For those that aren’t aware, CrossOver is a commercial version of Wine, and does include numerous things that make your life easier. The big catch is to search the CrossOver compatibility database for what applications you want to run, and see if and how well they are supported.
For example MS Office 2000 is given a Gold star which means it runs as if it was on MS Windows. Two issues with that, one is I don’t think you can even buy MS Office 2000 anymore and the second being it does not run as well as on Windows. I had a rather large test bed environment and while the applications did technically run on Linux, MS Word and Excel did not run well for the power user.

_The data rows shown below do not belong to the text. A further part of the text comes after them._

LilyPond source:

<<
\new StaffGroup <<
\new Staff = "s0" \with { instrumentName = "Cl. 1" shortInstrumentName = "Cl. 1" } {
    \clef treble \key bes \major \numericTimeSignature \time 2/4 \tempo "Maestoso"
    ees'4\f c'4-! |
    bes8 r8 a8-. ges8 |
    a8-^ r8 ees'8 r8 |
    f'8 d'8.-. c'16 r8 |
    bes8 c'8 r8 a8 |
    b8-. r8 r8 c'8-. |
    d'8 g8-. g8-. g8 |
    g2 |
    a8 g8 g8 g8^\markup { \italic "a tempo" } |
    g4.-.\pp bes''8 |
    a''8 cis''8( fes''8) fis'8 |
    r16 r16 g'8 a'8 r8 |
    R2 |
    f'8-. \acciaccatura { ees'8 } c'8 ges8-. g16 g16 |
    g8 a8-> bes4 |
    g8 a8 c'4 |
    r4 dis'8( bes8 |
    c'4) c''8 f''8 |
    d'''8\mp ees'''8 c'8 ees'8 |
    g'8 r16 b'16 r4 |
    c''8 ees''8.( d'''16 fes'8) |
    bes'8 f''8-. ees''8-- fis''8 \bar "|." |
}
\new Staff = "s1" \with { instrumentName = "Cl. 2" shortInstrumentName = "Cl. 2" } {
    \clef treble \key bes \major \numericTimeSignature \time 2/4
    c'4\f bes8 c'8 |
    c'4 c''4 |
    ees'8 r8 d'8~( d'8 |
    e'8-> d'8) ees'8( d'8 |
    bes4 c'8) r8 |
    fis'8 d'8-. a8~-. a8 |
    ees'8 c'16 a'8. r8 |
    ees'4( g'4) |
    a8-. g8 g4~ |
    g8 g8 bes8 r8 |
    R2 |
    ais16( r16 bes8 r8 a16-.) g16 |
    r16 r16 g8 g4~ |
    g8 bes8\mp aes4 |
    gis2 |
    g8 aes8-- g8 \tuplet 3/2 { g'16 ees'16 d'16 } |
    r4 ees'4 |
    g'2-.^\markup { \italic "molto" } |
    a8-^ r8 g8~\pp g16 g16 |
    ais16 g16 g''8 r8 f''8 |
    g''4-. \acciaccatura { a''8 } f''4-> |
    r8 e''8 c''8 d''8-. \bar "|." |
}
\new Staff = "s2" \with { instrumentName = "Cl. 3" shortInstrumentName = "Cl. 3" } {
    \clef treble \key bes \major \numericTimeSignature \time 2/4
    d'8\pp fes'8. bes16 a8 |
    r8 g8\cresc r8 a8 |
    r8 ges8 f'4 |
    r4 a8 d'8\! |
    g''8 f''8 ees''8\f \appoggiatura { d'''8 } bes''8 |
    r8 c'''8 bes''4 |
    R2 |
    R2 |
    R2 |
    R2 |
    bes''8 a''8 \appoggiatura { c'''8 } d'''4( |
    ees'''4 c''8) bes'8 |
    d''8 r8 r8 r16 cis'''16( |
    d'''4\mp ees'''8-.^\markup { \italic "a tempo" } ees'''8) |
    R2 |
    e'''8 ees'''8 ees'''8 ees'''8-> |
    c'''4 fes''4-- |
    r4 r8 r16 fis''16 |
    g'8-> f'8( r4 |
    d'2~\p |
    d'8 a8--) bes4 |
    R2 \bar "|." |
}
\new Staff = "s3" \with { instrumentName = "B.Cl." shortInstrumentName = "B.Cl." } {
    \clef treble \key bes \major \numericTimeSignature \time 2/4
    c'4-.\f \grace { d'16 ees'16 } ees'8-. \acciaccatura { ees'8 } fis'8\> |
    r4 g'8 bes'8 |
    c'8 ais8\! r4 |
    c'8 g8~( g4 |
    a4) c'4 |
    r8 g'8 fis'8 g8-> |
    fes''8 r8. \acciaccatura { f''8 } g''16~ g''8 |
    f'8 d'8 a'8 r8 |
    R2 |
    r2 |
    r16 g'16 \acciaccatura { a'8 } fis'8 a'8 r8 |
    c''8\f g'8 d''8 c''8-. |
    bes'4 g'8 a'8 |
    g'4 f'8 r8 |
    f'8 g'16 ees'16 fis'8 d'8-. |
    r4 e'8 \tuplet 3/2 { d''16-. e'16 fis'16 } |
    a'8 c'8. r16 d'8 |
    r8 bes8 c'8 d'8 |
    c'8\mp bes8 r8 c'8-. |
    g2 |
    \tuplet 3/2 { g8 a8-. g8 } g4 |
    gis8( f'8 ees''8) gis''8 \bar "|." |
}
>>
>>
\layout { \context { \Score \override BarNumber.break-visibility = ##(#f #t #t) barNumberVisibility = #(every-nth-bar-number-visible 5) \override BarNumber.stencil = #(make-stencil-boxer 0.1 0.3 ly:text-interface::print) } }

Despite my own problems with it, I’m still interested in their work and was excited to see they have a new product offering - Crossover Mac. It’s currently beta and available for pre-order and trial 60 day download.
I decided to take a peak at the compatibility database and see if anything new was being supported. The two big applications for the small and home business have always been MS Office and QuickBooks. It looks like, those two are still problematic with outdated versions being supported for Office and QuickBooks having no Gold support. In the past I had to support numerous QuickBook users and versions including Intuits “Enterprise Edition”. QuickBooks is quirky enough running natively on MS Windows that supporting them via CrossOver has to be incredibly difficult.
My own problems with CrossOver which were MS Office specific aside, many people have been quite satisfied with the features and abilities CrossOver offers.